__EXERCISE TASKS__:
[A] In the Ehcache storage options text, what are the legal values for memoryStoreEvictionPolicy?
[B] Carry on writing the Ehcache storage options text from the point where it stops.

══ TEXT

Storage Options

Introduction

Ehcache has three stores:

  • a MemoryStore
  • an OffHeapStore (BigMemory, Enterprise Ehcache only) and
  • a DiskStore (two versions: open source and Ehcache Enterprise)

This page addresses relevant storage issues and provides the suitable element types for each storage option.

Memory Store

The MemoryStore is always enabled. It is not directly manipulated, but is a component of every cache.

Suitable Element Types

All Elements are suitable for placement in the MemoryStore. It has the following characteristics:

  • Safe
    • Thread safe for use by multiple concurrent threads.
    • Tested for memory leaks. The MemoryCacheTest passes for Ehcache but exploits a number of memory leaks in JCS. JCS will give an OutOfMemory error with a default 64M in 10 seconds.
  • Backed By JDK LinkedHashMap—The MemoryStore for JDK1.4 and higher is backed by an extended LinkedHashMap. This provides a combined linked list and a hash map, and is ideally suited for caching. Using this standard Java class simplifies the implementation of the memory cache. It directly supports obtaining the least recently used element.

  • Fast—The memory store, being all in memory, is the fastest caching option.

Memory Use, Spooling, and Expiry Strategy

All caches specify their maximum in-memory size, in terms of the number of elements, at configuration time.

When an element is added to a cache and it goes beyond its maximum memory size, an existing element is either deleted, if overflowToDisk is false, or evaluated for spooling to disk, if overflowToDisk is true.

In the latter case, a check for expiry is carried out. If it is expired it is deleted; if not it is spooled. The eviction of an item from the memory store is based on the 'MemoryStoreEvictionPolicy' setting specified in the configuration file.

memoryStoreEvictionPolicy is an optional attribute in ehcache.xml introduced since 1.2. Legal values are LRU (default), LFU and FIFO.

LRU, LFU and FIFO eviction policies are supported. LRU is the default, consistent with all earlier releases of ehcache.

  • Least Recently Used (LRU) *Default**—The eldest element, is the Least Recently Used (LRU). The last used timestamp is updated when an element is put into the cache or an element is retrieved from the cache with a get call.

════
══ SUPPLIED MATERIAL

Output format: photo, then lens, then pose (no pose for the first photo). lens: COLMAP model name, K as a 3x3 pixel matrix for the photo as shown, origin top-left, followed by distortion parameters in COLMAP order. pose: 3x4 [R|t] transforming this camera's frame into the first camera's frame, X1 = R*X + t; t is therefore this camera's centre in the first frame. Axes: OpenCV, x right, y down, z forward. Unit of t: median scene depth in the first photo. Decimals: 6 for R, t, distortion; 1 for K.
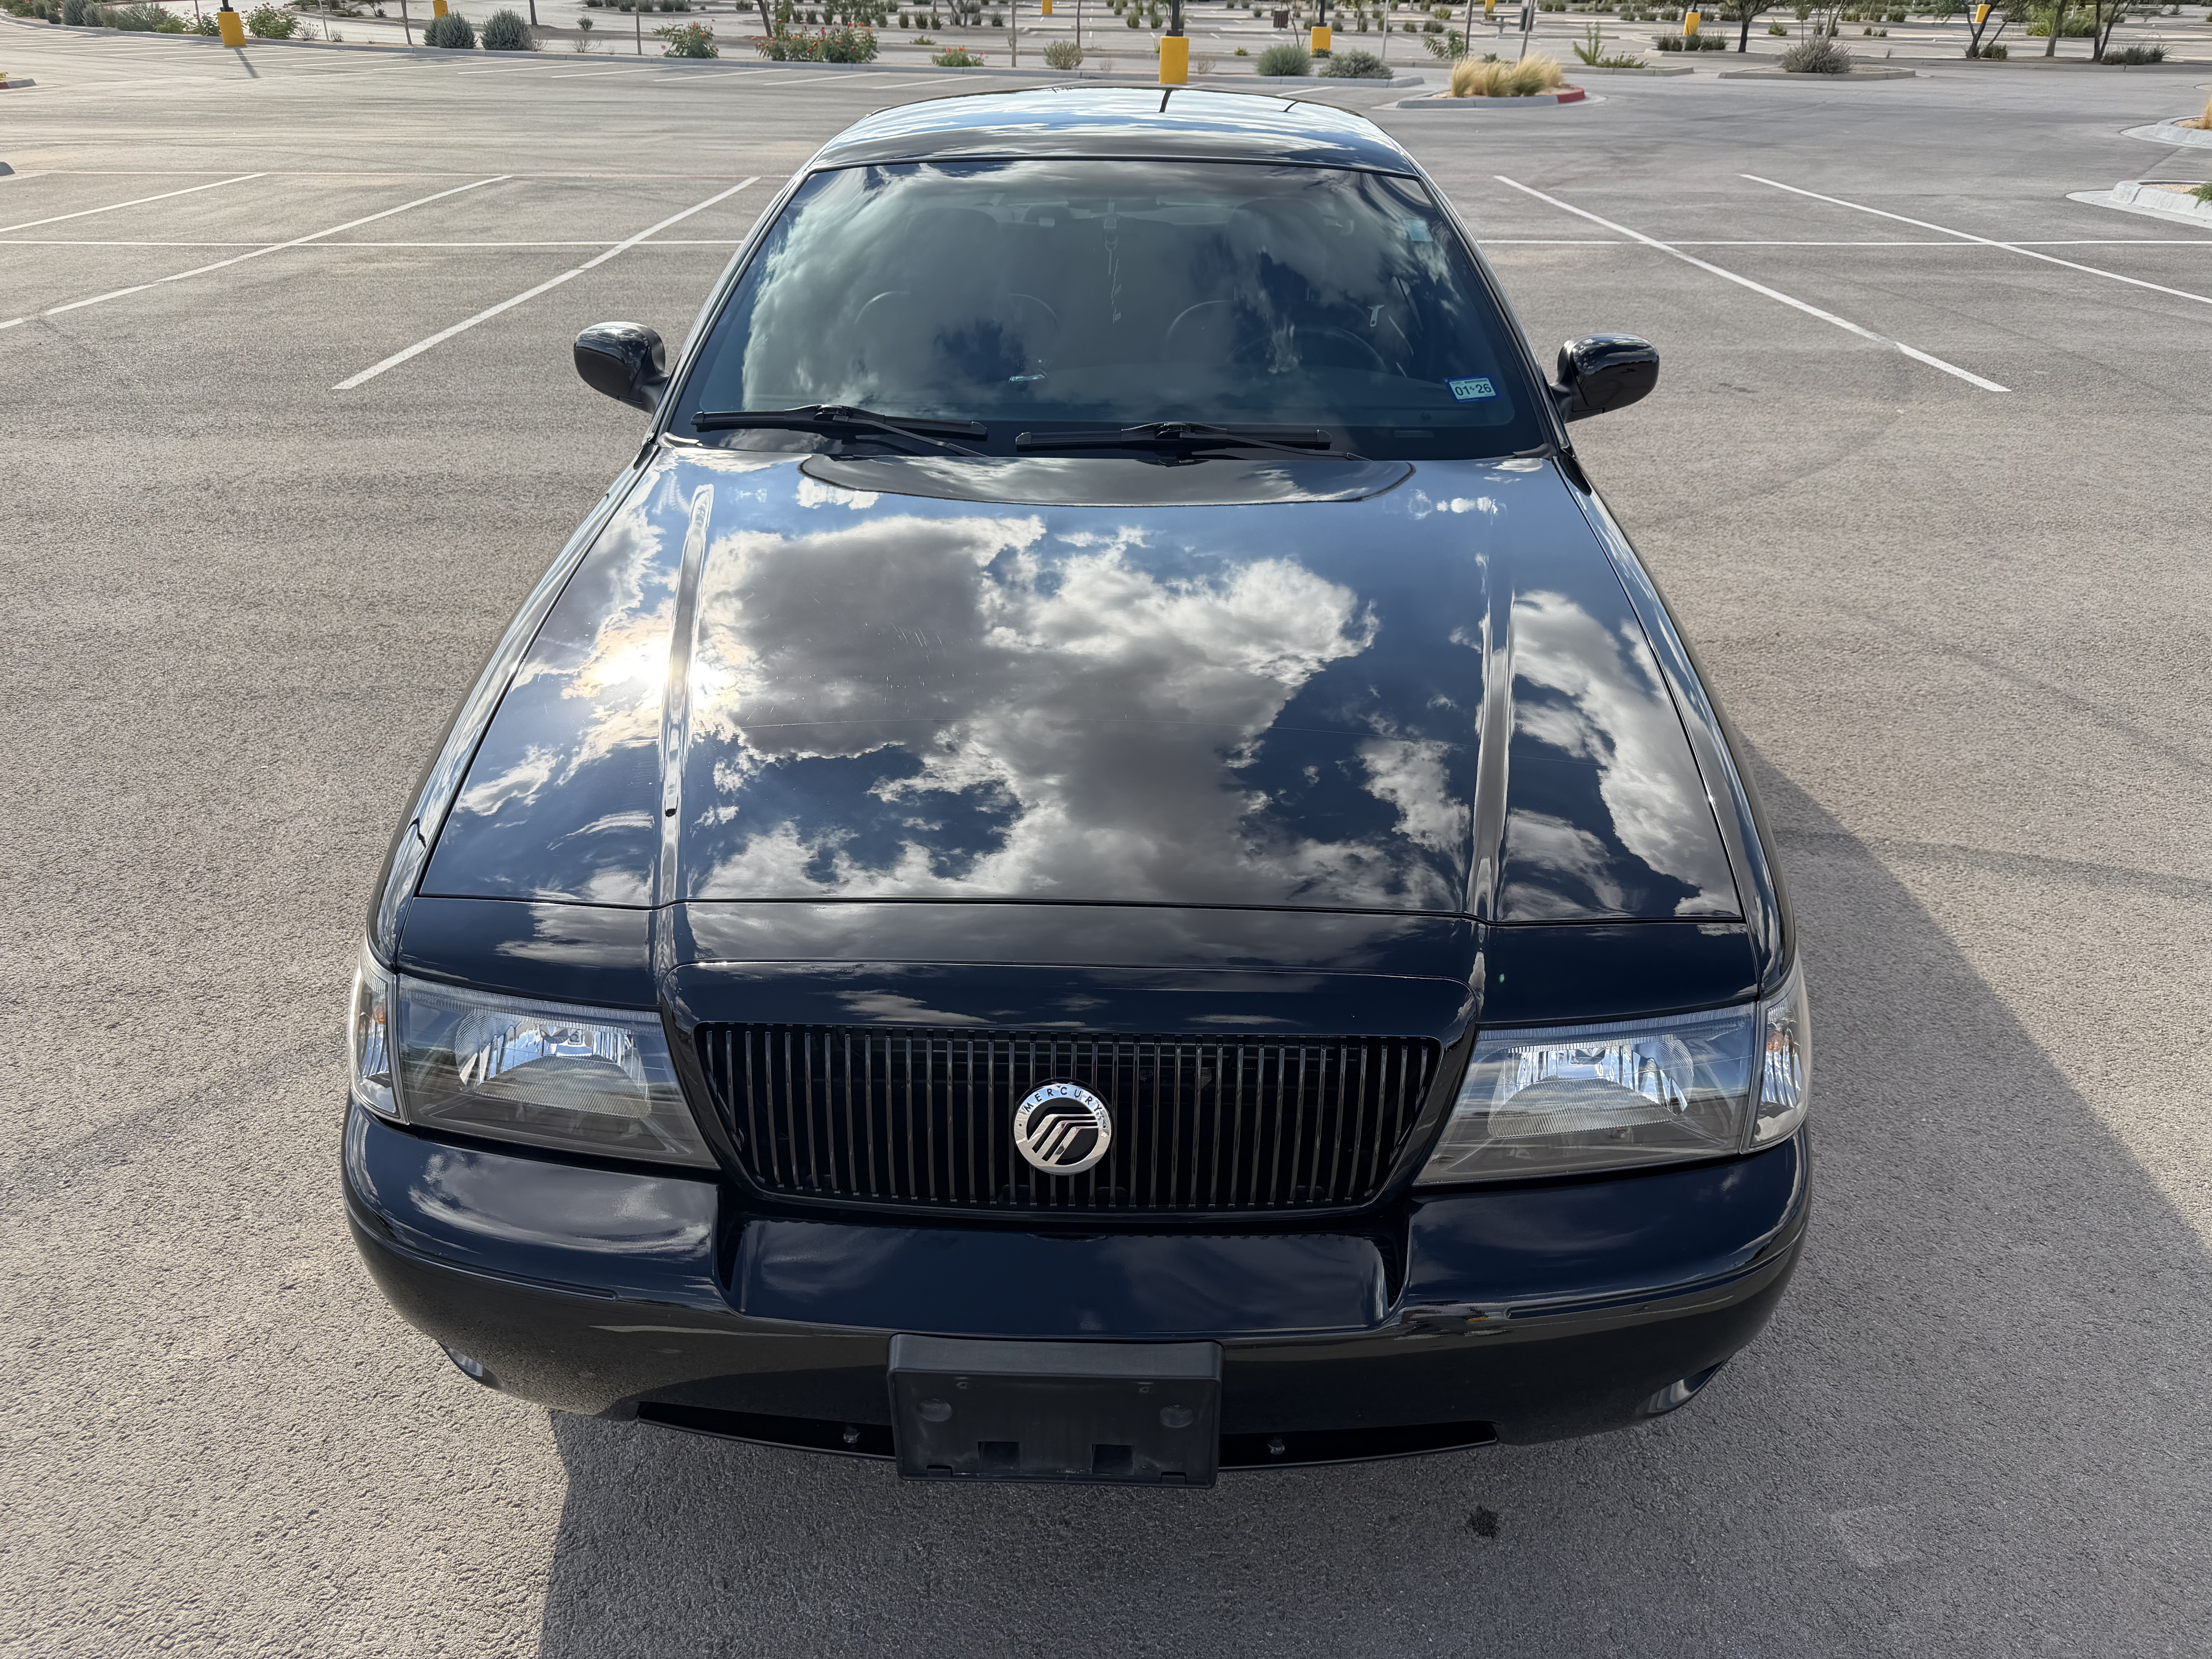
lens RADIAL K [[1571.4, 0, 1106.0], [0, 1571.4, 829.5], [0, 0, 1]] dist [0.002605, -0.005271]
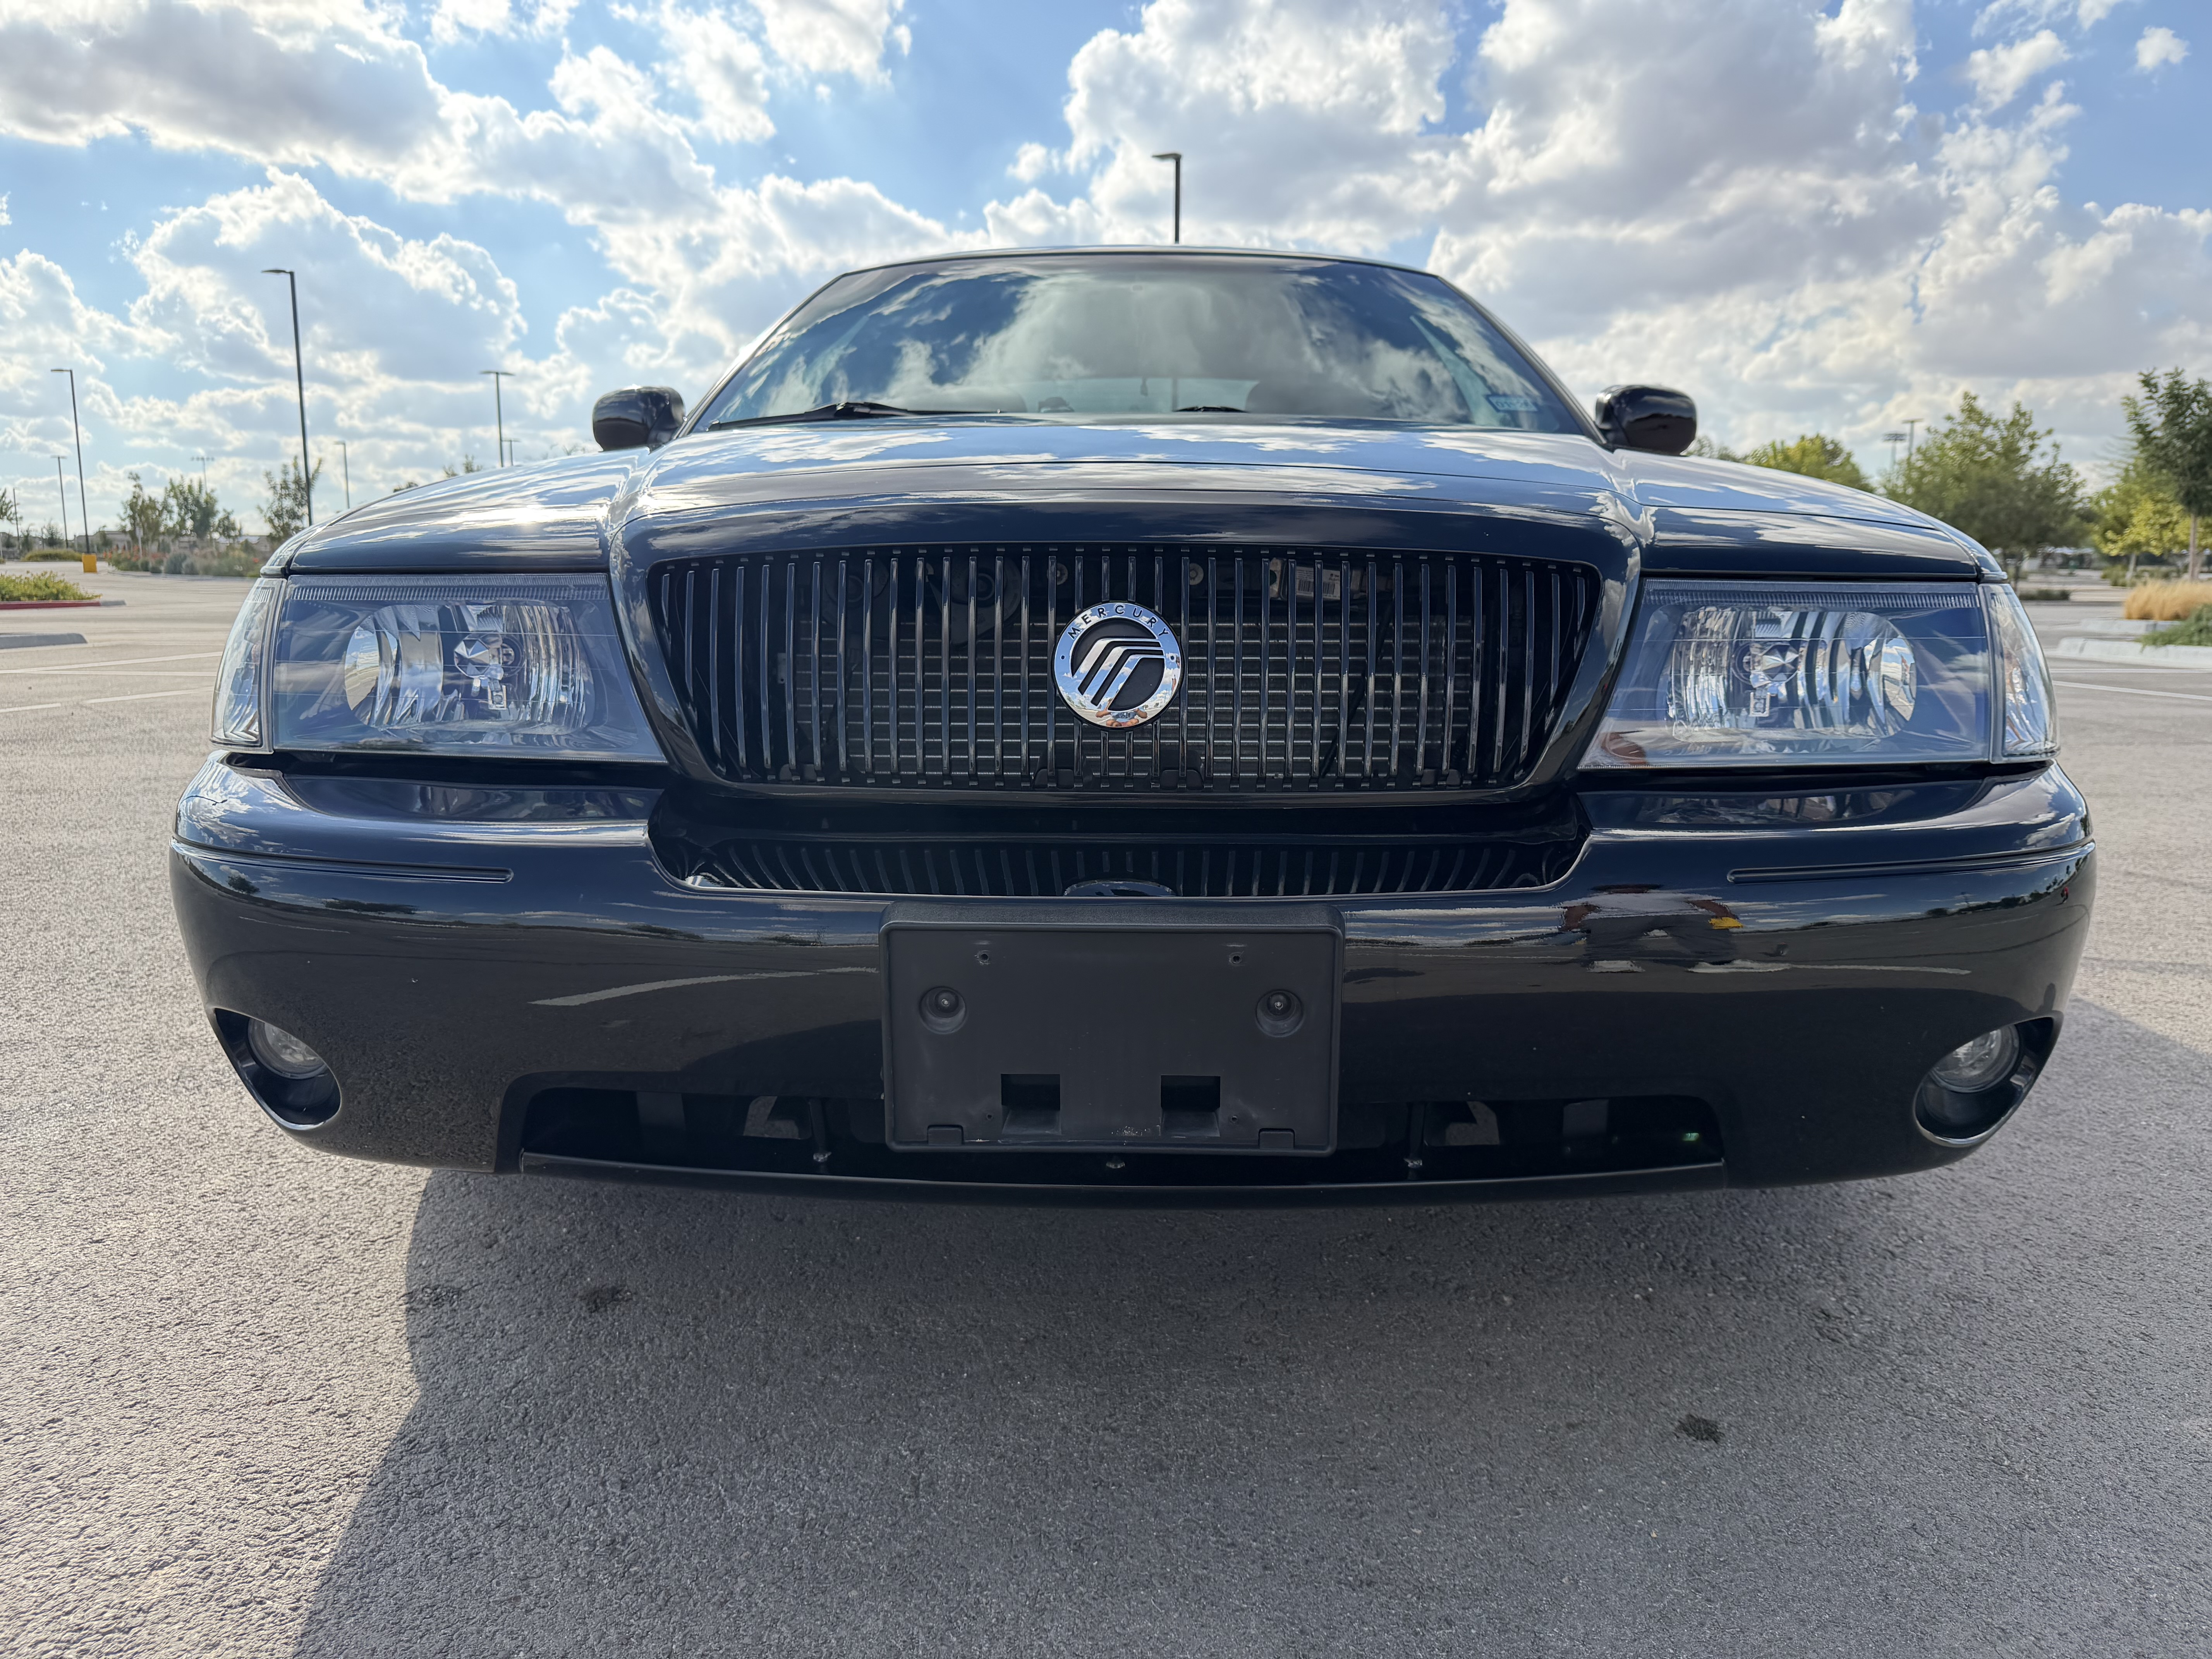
lens RADIAL K [[1573.3, 0, 1112.2], [0, 1573.3, 854.0], [0, 0, 1]] dist [-0.008044, 0.002581]
pose [[0.999983, -0.004307, 0.003882, -0.028619], [0.005341, 0.944770, -0.327690, 0.448845], [-0.002256, 0.327706, 0.944777, 0.256743]]
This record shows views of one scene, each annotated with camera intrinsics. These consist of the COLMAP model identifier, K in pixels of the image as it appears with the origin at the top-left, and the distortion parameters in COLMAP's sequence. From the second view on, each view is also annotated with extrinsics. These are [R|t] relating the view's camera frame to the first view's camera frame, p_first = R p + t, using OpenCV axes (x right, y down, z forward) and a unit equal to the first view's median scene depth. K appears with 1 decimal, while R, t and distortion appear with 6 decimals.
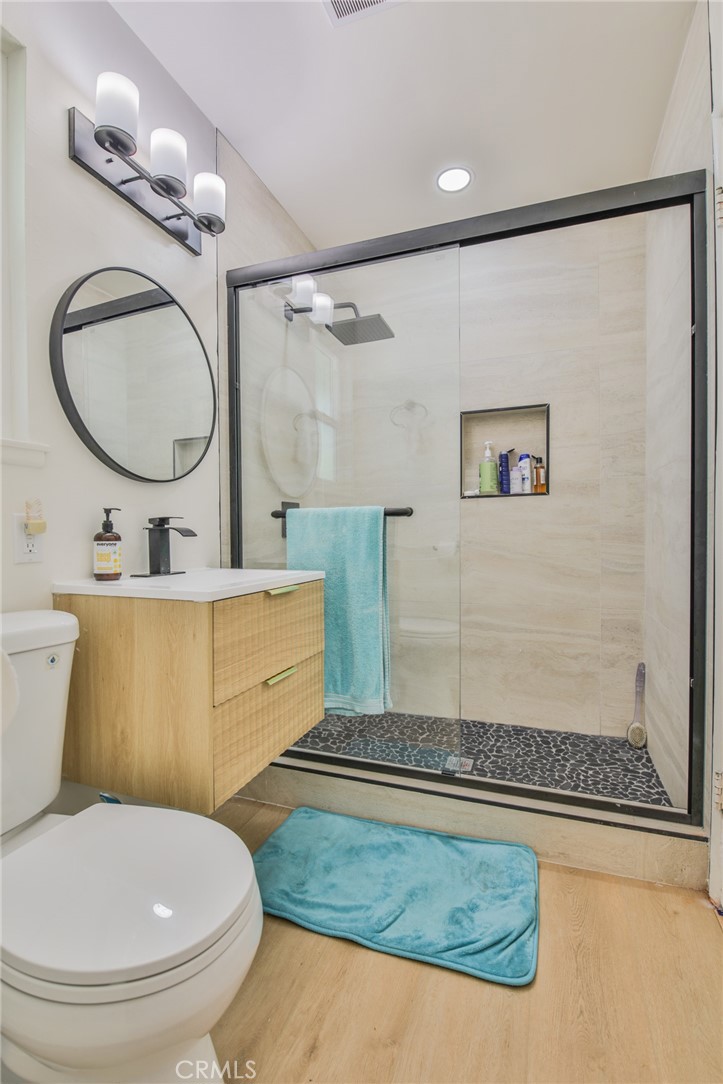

════

__EXPECTED RESPONSES__:
[A] LRU (the default), LFU and FIFO.

[B]
  • Least Frequently Used (LFU)—For each get call on the element the number of hits is updated. When a put call is made for a new element (and assuming that the max limit is reached for the memory store) the element with least number of hits, the Less Frequently Used element, is evicted.
  • First In First Out (FIFO)—Elements are evicted in the same order as they come in. When a put call is made for a new element (and assuming that the max limit is reached for the memory store) the element that was placed first (First-In) in the store is the candidate for eviction (First-Out).

For all the eviction policies there are also putQuiet and getQuiet methods which do not update the last used timestamp.

When there is a get or a getQuiet on an element, it is checked for expiry. If expired, it is removed and null is returned.

Note that at any point in time there will usually be some expired elements in the cache. Memory sizing of an application must always take into account the maximum size of each cache.

There is a convenient method which can provide an estimate of the size in bytes of the MemoryStore, calculateInMemorySize(). It returns the serialized size of the cache. However, do not use this method in production, as it is very slow. It is only meant to provide a rough estimate.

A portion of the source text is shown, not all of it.